Sobota, 20 kwietnia 2024 r. 
REKLAMA

(Y)orkshire, Devon, Essex, czyli wieści z krain brytyjskich

Data publikacji: 22 stycznia 2016 r. 13:14
Ostatnia aktualizacja: 22 stycznia 2016 r. 13:14
(Y)orkshire, Devon, Essex, czyli wieści z krain brytyjskich
Fot. Dariusz Gorajski  

Jeśli do tej pory myślałeś, że na Wyspach wszyscy mówią tak samo, noszą to samo, jedzą to samo, wierzą w to samo, ślepo patrzą w portrety jednej jedynej niezniszczalnej królowej swojej i są jednakowo brytyjsko nudni byłeś w błędzie. Wielka Brytania niejedno ma oblicze! Nie rzucajcie gazety w kąt! Nie o hrabstwach, księstwach i okręgach mówić będę, nie zamierzam odmierzać, wyliczać, przywoływać statystyk i geograficznych miar - wszak to nie lekcje wiedzy o społeczeństwie. Będą za to ploteczki – o tym co w języku i kto (lub co) na języku w wybranych regionach Wielkiej Brytanii. Niezmiennie subiektywnie.

Królestwo za pudding!


Było o niedobrej kuchni angielskiej. Będzie o smacznej kuchni prosto z Yorkshire, która ratuje kraj przed całkowitą ekspansją ryby z frytkami. Dlaczego Yorkshire? Ten najbardziej rolniczy region Wielkiej Brytanii dzielnie walczy brakiem smaku w angielskiej kuchni, skupionej wokół dań z mikrofalówek. Ze swoimi krówkami, owcami, polami i wszystkim co regionalne udowadnia, że nawet na Wyspach można dobrze zjeść. Prawdziwym królem wszystkich niedzielnych obiadów jest ukochany przez Anglików Yorkshire Pudding. Wypiek z jajka, mąki, mleka i wody jest absolutnym obowiązkowym składnikiem Sunday Roast. I choć w poszczególnych regionach czasem zmienia się odrobinę przepis to receptura z Yorkshire jest oryginalna. Anglicy do tego stopnia kochają swoje ciastko, że poświecili dla niego specjalny dzień. Moi mili – druga niedziela lutego jest dniem puddingu. Ale nie tylko słonym ciastem Yorkshire stoi. Wielka Brytania produkuje więcej serów niż Francja (!) a najsłynniejszym jest produkt hrabstwa: ser Wensleydale. Jego receptura powstała w Średniowieczu dzięki francuskim mnichom z regionu Roquefort, którzy osiedlili się w Yorkshire. Produkcję sera kontynuowali rolnicy i oryginalny przepis jest stosowany do dziś. Obecnie ser produkowany jest w Mleczarni Wensleydale a nazwa Yorkshire Wensleydale jest produktem regionalnym oficjalnie chronionym przez Unię Europejską. Jeśli ktoś nie chce siedzieć w kuchni może wybrać się na prawdziwą ucztę do miasta. York – historyczna stolica hrabstwa – to jedno z najlepszych gastronomicznie miast Europy. Mieści się tu najwięcej – poza Londynem - restauracji odznaczonych bezcenną dla wielu gwiazdką Michelin. Chwałą Yorkshire – obrońcy smaku.

Szczegóły zadania. Który dzień w roku jest według tekstu strony dniem puddingu? Dane nie mają żadnego związku z tekstem strony.

Udostępnione dane.
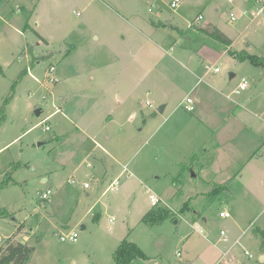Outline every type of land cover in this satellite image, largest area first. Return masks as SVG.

Odpowiedź pisemna. Druga niedziela lutego.